- DATASET CONTENT -
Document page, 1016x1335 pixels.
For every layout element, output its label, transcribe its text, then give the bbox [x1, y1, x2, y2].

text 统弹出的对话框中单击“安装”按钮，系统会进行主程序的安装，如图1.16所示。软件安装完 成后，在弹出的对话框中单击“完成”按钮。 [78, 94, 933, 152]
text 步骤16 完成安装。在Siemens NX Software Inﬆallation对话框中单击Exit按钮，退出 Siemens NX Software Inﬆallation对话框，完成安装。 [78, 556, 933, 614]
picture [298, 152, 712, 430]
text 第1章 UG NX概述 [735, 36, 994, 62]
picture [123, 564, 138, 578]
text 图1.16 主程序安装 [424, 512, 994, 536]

- WHAT TO PRODUCE -
Give back all the records above exactly. Keep every word.

- COMPLETED EXERCISE -
Document page, 1016x1335 pixels.
For every layout element, output its label, transcribe its text, then give the bbox [x1, y1, x2, y2].

text 统弹出的对话框中单击“安装”按钮，系统会进行主程序的安装，如图1.16所示。软件安装完 成后，在弹出的对话框中单击“完成”按钮。 [78, 94, 933, 152]
text 步骤16 完成安装。在Siemens NX Software Inﬆallation对话框中单击Exit按钮，退出 Siemens NX Software Inﬆallation对话框，完成安装。 [78, 556, 933, 614]
picture [298, 152, 712, 430]
text 第1章 UG NX概述 [735, 36, 994, 62]
picture [123, 564, 138, 578]
text 图1.16 主程序安装 [424, 512, 994, 536]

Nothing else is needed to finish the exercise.